By Carin Farley, National Scenic and Historic Trails Lead, Bureau of Land Management
The relationship with place strengthens our understanding of historic events and patterns in North American history. National Scenic and Historic Trails (NSHT) are places of cultural and natural significance, where the landscapes are bound to everything that was and still is. Currently the Bureau of Land Management (BLM) NSHT inventories are separated out by the scenic, natural, cultural/historic, and recreational resources or landscape elements. Once these elements are inventoried and thought of holistically, as part of the larger landscape, they come alive! Through our inventory methods, the BLM is focusing efforts on integrating this holistic way of understanding into our work and training.
The BLM manages approximately 6,000 miles of congressionally designated National Scenic and Historic Trails in over 100 field offices in 15 states through policy Manuals 6250 and 6280 that were created in 2012. In 2019, BLM developed an Inventory, Assessment and Monitoring (IAM) methodology to build a baseline for NSHTs and establish a consistent agency process for recording and analyzing resources along trails that can create defendable NSHT corridors for protection.

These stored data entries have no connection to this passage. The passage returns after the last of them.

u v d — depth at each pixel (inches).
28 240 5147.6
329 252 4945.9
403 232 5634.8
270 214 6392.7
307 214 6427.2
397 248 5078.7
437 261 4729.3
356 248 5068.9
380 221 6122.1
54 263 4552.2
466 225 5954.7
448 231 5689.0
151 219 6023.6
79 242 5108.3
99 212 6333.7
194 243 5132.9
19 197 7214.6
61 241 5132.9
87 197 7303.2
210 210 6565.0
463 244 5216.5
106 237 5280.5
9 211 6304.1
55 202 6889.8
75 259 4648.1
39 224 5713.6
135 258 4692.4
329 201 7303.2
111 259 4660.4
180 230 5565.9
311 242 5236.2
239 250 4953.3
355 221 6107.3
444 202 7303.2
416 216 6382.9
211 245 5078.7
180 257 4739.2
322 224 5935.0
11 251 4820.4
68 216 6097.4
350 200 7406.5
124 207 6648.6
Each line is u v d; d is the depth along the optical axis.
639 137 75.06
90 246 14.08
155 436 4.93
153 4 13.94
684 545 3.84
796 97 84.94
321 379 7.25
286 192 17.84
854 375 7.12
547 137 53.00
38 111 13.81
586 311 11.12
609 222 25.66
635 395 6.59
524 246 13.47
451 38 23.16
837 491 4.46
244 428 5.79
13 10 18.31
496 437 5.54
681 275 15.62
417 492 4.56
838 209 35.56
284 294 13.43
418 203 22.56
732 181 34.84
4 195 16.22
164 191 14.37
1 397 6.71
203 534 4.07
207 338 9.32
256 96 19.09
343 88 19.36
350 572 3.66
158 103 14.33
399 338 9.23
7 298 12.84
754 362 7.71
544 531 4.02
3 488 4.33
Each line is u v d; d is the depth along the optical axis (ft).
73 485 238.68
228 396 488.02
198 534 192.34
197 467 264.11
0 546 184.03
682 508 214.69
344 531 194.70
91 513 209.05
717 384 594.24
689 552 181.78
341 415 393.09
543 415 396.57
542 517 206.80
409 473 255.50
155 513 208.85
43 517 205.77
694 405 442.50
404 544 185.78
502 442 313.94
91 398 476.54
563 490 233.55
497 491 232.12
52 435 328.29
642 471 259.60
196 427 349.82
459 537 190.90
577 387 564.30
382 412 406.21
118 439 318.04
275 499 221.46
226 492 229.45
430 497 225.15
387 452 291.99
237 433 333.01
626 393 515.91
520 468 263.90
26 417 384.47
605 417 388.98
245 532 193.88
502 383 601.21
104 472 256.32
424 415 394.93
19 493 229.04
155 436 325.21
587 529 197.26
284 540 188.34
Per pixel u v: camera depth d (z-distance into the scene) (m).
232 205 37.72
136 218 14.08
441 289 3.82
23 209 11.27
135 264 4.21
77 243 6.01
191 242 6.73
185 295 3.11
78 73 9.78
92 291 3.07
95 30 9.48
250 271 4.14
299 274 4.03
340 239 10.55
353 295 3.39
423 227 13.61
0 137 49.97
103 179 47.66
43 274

In the summer of 2021, BLM Headquarters sought to acquire services from qualified Technical Assistance Contractors to increase program capacity, implement policy, and the IAM Methodology.
Logan Simpson was awarded the contract for their in depth understanding of data collection, analysis, and familiarity with National Scenic and Historic Trails. All BLM State Offices, District Offices, and Field Offices have access to this contract to acquire NSHT IAM services. To date, Alaska, Nevada, New Mexico, and Utah have all worked on aspects of this methodology under task orders. At the Headquarters level, a NSHT Training Strategy was developed in the spring of 2022 in coordination with partners, and the first virtual interdisciplinary IAM Workshop was completed in August 2022.
IAM is a necessary component of the BLM’s NSHT program to identify, locate, and appropriately manage the resources, qualities, values, associated settings, and primary trail uses that collectively define the nature and purposes of each unique NSHT. Monitoring the inventory supports the BLM’s understanding of resource conditions, the effects of decisions made, and the potential impact of emerging issues. Analysis and trend reports can be used to support relevant regional and national initiatives. Therefore, it is critical that every part of the inventory clearly, consistently, and accurately represents the entire landscape, the resources and values present, and their condition. IAM can foster easier program and agency coordination with improved data exchange for these cross-jurisdictional national assets.
Broad implementation of IAM methods will require substantial commitment and investment. With potential funding from the Inflation Reduction Act (IRA) the program hopes to contribute to climate resiliency through strategic inventory that results in conservation and protection actions. For example, proper inventory will result in informed management plans that can increase habitat connectivity in corridors and/or protect sacred landscapes. In a response to agency IRA proposals, Director Stone Manning stated that, “The BLM intends to more formally and firmly rest resource use decisions on data-driven knowledge of resource conditions.” This work can be accomplished in coordination and support of the BLM’s Civilian Climate Corps Implementation Plan and assist in establishing an Indian Youth Service Corps. The BLM will look to these programs, tribes, and other partnerships wherever possible to be a part of these inventories and foster the next generation of public land professionals.
With proactive inventory of the values for which these trails were established and a deeper understanding of the holistic landscape, the agency can protect them from impacts. The National Trail System connects people to the land, its natural and scenic wonders, and the Nation’s diverse heritage. Together with other federal agencies, partner organizations and indigenous communities there are huge opportunities for landscape level connectivity and conservation. By leveraging shared boundaries, shared management authorities, and inventory baselines across jurisdictions we can as a nation assess the health and wellbeing of the system as a whole.